The HIV Therapeutics Market is Concentrated with the Top Three Companies Contributing Approximately 66% Market Share
The top five companies account for approximately 82% of the worldwide HIV therapeutics market. These companies also maintain leadership in the seven countries covered. Generics play a minor role in the market allowing branded drugs to take the major shares. The competitive landscape of the HIV therapeutics market is also changing with the introduction of newer cross class combination drugs. The success of recent drug launches has helped Gilead to take the leading position in the market from GlaxoSmithKline which was the market leader until 2006. Gilead will continue to lead the market in the 2008–2015 period due to strong products which have growth potential and the lack of many late stage promising drugs in the industry pipeline. The entry of any new drugs from competitors towards the end of the 2008–2015 period can impact its leadership position. Gilead is followed by GlaxoSmithKline and Bristol Myers Squibb which together hold about 37% of the market. In 2008, Truvada was the leading HIV therapy brand with an approximate global sales value of $2.1 billion, followed by Atripla which recorded sales value of $1.6 billion globally.
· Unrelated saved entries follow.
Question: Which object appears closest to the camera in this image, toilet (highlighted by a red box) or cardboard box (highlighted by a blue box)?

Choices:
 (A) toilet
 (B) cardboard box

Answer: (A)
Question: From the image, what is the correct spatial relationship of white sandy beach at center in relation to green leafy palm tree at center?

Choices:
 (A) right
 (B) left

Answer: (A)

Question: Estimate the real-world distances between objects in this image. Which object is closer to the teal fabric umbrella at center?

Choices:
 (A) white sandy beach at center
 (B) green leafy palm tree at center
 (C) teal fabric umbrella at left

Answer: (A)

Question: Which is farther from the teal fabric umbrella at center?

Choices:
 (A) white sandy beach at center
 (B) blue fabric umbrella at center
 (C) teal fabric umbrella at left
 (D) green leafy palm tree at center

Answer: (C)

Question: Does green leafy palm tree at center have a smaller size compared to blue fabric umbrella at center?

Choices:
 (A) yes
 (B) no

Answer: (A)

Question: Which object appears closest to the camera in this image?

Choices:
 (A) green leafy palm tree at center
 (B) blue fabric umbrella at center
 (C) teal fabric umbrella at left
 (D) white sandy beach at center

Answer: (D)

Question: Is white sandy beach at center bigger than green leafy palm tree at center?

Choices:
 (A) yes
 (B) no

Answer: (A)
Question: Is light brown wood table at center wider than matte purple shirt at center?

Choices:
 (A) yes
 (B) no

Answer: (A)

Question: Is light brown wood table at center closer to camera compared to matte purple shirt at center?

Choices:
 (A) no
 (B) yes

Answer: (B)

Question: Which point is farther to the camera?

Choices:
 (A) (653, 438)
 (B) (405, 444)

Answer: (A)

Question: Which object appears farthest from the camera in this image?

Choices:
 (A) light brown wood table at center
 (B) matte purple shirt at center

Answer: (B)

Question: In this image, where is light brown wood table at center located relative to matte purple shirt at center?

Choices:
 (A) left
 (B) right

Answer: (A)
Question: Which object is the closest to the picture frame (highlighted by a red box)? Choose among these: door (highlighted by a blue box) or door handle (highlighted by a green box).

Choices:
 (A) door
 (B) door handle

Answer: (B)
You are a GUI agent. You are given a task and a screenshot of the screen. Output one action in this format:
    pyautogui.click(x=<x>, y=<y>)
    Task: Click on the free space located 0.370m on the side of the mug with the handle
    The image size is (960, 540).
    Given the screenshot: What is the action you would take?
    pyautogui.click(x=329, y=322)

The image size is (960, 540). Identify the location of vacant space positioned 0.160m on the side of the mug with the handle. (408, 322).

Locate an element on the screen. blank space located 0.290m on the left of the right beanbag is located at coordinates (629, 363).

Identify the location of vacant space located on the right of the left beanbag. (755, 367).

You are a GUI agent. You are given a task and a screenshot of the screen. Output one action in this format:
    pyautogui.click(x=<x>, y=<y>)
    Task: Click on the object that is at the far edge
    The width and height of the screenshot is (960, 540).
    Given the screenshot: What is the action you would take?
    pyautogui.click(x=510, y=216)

Market Participants in the HIV market Have Formed Strategic Agreements to Strengthen Market Position
The HIV market has been moderately active since 2008. The market participants formed strategic partnerships and entered into licensing activities in order to improve their market position. The consolidated market and the dominance of single player in the market resulted in major merger and acquisition activity where GlaxoSmithKline, the second largest HIV player, and Pfizer, the largest pharmaceutical company, merged their HIV businesses. The new company focuses only on HIV to compete better with Gilead which has recently become the market leader. The largest HIV market, the US, was the most active in mergers and acquisition (M&A) and licensing activities. Licensing activities accounted for about 62% of all deals in the market followed by research collaboration with academic and other institutions which accounted for approximately 19% of the total market deals. As the market is highly consolidated only a few M&A activities took place which accounted for 13% of total deal activity in the market. The competitive HIV market will experience collaboration and increased M&A activities even as companies look to strengthen their market positions.